The CBT surprised the markets yesterday by keeping the one-week repo rate at 17.75%, against the Bloomberg consensus forecast of a 100bps increase. The press statement does not exclude future rate increases and we do expect the Council to eventually capitulate – however, only to reverse the tightening by 100-200bps most likely already in the autumn.
Our overall assessment of Turkey has not changed materially in recent weeks, but our expectation of seeing the lira at 5.5/USD is likely to materialise sooner than expected, given the disconnect between the market’s expectations and the government’s strategy. We have stress-tested our inflation model and in our view even with persistently high food prices, further increases in crude prices and further lira depreciation inflation stays high – at 15%yoy – but does not escalate steadily from here and thus Turkey will remain one of the few countries in Europe these days with positive real interest rates.

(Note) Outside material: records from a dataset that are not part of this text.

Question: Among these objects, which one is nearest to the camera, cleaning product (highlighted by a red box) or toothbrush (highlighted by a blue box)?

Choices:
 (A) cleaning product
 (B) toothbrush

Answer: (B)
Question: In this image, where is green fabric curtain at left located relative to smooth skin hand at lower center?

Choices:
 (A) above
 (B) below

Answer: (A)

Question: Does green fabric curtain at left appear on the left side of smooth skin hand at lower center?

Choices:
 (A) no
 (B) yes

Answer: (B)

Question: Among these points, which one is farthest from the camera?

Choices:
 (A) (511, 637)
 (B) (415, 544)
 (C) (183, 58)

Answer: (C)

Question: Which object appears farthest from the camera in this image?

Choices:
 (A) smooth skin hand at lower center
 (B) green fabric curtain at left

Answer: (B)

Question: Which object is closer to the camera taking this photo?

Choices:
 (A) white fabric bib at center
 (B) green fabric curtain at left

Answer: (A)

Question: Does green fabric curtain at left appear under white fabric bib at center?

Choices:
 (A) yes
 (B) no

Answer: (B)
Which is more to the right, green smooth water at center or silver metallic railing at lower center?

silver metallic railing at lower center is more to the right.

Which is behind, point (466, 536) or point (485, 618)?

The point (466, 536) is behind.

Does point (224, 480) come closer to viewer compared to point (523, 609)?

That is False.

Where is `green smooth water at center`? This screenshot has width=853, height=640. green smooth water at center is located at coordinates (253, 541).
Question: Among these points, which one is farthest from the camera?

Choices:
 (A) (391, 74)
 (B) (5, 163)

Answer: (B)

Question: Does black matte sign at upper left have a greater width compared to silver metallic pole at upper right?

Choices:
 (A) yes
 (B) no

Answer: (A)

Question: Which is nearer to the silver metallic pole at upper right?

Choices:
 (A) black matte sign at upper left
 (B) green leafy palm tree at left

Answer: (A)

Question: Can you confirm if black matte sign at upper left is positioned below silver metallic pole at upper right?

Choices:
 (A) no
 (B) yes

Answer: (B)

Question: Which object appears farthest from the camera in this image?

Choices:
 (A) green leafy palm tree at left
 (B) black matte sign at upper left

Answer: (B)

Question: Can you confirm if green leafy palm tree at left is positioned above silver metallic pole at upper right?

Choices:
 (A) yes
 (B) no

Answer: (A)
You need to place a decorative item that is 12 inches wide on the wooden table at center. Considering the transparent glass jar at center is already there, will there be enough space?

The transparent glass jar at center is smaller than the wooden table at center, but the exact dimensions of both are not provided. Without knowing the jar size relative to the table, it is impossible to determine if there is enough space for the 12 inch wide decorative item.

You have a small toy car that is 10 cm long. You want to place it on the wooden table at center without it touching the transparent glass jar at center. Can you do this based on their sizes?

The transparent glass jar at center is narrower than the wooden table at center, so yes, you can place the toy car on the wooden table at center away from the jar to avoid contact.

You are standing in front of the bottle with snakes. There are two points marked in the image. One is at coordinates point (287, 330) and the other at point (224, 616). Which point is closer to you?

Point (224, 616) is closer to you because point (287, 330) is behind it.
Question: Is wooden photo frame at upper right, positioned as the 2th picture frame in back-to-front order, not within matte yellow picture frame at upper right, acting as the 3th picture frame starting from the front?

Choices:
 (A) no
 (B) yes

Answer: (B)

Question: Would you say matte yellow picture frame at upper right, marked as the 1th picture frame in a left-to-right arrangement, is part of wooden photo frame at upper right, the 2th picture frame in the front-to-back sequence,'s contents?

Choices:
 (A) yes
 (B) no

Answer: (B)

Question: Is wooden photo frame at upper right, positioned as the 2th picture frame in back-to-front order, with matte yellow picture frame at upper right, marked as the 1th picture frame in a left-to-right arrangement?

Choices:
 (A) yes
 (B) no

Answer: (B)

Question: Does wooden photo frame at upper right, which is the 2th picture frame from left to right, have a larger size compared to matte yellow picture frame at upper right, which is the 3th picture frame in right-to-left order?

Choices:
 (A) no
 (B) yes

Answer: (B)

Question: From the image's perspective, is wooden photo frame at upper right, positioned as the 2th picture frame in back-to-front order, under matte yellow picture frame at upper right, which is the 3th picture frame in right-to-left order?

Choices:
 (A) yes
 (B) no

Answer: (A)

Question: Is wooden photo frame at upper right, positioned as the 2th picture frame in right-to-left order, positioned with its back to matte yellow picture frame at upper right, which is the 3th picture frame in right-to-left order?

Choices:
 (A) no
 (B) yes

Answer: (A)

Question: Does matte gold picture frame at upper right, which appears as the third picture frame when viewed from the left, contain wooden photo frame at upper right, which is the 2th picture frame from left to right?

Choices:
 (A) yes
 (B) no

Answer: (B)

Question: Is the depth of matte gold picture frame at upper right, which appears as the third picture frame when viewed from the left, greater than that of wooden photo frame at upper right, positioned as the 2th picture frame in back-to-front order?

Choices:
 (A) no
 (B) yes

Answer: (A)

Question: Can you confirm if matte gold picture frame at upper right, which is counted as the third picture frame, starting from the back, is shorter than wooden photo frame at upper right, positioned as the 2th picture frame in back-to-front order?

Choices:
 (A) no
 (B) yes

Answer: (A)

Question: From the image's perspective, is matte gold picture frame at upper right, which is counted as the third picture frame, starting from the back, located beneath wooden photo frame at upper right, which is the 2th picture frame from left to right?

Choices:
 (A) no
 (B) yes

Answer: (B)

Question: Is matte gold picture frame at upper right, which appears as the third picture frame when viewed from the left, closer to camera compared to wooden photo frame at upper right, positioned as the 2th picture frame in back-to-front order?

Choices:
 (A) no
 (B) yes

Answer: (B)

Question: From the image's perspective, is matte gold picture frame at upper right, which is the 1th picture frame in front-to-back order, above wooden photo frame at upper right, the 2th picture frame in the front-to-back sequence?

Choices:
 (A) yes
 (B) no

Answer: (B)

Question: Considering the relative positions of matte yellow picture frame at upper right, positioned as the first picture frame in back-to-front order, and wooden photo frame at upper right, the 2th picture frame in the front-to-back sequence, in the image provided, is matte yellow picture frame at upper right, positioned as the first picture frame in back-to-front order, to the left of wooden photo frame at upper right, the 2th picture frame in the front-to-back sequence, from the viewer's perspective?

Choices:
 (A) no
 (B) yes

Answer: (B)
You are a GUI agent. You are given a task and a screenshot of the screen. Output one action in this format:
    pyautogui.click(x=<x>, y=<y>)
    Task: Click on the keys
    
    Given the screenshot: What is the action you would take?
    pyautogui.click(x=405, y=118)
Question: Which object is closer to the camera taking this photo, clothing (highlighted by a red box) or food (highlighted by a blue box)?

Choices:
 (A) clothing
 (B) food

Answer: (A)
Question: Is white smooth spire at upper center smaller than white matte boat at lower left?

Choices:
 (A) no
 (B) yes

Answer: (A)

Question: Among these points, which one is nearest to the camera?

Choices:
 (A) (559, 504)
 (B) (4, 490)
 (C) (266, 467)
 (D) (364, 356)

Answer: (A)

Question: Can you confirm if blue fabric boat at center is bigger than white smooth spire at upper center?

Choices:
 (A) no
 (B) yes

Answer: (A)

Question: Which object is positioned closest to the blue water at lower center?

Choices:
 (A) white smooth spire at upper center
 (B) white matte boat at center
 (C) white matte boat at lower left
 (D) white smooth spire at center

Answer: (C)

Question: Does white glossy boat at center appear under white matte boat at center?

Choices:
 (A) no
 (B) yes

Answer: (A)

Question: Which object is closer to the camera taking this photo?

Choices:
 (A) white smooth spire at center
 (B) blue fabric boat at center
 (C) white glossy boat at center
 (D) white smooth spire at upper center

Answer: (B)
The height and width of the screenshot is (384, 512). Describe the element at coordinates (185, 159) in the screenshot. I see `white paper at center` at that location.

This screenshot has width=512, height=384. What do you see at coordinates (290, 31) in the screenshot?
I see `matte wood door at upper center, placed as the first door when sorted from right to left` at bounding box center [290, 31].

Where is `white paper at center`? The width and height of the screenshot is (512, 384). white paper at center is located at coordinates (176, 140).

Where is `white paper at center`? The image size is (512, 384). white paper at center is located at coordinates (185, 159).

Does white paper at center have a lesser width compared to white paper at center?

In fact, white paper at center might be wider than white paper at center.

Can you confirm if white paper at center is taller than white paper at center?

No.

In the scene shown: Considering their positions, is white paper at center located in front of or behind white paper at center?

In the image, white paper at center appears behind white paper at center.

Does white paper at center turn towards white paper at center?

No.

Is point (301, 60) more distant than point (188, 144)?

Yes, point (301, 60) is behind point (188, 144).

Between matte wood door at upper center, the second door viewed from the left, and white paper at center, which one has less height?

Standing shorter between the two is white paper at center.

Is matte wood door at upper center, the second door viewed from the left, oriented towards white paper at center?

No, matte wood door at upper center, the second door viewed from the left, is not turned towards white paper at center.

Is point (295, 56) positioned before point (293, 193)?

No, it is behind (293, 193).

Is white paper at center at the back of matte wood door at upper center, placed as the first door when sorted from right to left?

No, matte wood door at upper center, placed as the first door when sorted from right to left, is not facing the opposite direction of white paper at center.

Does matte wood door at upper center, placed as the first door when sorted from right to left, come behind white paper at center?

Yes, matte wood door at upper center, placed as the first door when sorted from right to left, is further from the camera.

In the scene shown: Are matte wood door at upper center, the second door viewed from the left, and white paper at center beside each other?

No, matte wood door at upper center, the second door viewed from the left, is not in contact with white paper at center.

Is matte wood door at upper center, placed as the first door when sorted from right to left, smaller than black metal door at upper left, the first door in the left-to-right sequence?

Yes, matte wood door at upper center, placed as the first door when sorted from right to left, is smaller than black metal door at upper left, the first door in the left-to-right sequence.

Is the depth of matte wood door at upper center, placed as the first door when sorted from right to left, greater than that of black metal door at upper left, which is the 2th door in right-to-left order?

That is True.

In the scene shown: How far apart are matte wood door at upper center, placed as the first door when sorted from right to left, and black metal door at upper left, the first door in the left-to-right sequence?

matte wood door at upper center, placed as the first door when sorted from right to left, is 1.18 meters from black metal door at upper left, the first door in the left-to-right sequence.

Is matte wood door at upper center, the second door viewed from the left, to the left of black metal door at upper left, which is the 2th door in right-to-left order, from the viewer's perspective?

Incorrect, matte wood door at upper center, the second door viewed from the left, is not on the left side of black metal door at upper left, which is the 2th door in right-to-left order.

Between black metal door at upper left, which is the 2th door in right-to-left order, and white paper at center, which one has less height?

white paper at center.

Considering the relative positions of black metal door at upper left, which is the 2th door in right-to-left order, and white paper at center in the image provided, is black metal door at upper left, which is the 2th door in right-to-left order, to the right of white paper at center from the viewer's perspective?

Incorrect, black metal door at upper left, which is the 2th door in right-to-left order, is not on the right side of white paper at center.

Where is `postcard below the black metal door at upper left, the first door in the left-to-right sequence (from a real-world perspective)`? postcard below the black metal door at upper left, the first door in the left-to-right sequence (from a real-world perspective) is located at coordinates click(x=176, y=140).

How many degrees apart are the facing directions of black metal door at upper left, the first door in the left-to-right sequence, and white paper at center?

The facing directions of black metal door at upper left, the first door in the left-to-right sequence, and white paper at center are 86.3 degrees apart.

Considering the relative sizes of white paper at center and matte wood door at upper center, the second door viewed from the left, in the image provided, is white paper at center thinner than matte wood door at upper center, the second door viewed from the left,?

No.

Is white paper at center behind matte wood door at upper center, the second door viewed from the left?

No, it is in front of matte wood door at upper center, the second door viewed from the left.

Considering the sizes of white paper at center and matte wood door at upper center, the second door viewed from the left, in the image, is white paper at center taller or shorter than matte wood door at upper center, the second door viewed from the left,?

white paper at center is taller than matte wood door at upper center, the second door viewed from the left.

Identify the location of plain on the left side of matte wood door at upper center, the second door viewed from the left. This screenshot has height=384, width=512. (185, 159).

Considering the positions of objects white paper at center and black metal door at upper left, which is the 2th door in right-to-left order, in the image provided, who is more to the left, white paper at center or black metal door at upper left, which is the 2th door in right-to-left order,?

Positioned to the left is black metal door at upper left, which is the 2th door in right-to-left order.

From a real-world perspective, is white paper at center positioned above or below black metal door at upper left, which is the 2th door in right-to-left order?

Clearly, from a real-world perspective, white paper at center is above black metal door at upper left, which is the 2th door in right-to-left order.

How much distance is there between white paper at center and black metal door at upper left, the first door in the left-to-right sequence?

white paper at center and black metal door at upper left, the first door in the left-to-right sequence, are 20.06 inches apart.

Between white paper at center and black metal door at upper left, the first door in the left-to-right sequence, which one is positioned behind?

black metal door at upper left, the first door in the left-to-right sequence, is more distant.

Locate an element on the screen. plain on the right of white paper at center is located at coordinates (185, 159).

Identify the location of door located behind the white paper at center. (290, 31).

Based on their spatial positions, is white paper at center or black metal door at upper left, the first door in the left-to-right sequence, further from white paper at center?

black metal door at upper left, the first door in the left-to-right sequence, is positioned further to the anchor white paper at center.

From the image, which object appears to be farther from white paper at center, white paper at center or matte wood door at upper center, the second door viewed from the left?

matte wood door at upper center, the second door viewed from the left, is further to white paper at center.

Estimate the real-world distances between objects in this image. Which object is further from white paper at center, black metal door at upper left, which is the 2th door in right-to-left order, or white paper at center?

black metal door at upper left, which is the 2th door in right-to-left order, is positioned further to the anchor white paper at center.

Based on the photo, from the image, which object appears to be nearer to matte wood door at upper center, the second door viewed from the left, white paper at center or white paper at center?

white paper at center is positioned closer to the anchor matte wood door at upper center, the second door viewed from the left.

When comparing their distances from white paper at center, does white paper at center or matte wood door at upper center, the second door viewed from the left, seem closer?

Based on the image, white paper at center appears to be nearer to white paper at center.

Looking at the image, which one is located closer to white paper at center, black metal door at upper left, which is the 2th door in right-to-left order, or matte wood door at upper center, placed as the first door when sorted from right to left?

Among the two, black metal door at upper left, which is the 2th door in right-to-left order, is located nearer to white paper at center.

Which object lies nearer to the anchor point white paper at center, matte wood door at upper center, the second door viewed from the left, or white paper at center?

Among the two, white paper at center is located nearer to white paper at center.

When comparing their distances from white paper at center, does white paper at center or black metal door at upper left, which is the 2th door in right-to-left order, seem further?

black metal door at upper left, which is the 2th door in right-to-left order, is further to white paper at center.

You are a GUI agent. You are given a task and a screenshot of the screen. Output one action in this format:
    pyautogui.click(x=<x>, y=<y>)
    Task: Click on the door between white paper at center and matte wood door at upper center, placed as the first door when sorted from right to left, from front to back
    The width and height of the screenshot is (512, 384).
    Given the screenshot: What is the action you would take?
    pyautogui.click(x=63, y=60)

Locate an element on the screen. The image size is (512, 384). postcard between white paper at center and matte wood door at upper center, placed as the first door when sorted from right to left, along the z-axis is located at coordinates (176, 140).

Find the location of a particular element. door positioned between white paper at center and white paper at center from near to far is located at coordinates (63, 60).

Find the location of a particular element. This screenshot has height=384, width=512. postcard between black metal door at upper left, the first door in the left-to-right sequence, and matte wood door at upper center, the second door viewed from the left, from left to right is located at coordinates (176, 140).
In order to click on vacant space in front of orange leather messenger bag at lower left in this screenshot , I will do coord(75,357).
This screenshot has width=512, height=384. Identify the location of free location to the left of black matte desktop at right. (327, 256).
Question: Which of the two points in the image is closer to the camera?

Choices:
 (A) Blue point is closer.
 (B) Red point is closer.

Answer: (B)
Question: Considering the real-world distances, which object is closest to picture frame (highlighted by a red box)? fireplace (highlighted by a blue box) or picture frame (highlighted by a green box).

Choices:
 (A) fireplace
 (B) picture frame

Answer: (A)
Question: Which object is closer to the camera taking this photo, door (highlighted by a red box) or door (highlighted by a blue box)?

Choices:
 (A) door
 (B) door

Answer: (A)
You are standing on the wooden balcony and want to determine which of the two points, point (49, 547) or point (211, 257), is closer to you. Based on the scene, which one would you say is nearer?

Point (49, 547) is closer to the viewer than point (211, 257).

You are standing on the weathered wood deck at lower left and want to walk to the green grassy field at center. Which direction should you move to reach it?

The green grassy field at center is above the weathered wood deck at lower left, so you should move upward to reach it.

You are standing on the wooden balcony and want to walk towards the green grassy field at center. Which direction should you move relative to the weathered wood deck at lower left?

The data released recently add to our expectation that economic activity is decelerating, consistent with our real growth model, which suggests around 3% for the remainder of the year, down from 7.4% in 1Q18. Whilst we stress that the indebtedness of the non-financial corporations has increased materially since 2008 and that Turkey cannot escape the global business cycle, we highlight that GDP is likely to contract only once a global recession unfolds and/or if global interest rates rise, particularly if the US Fed interest rates increase continuously next year, in line with the Fed’s current projections (which appear unrealistic to us).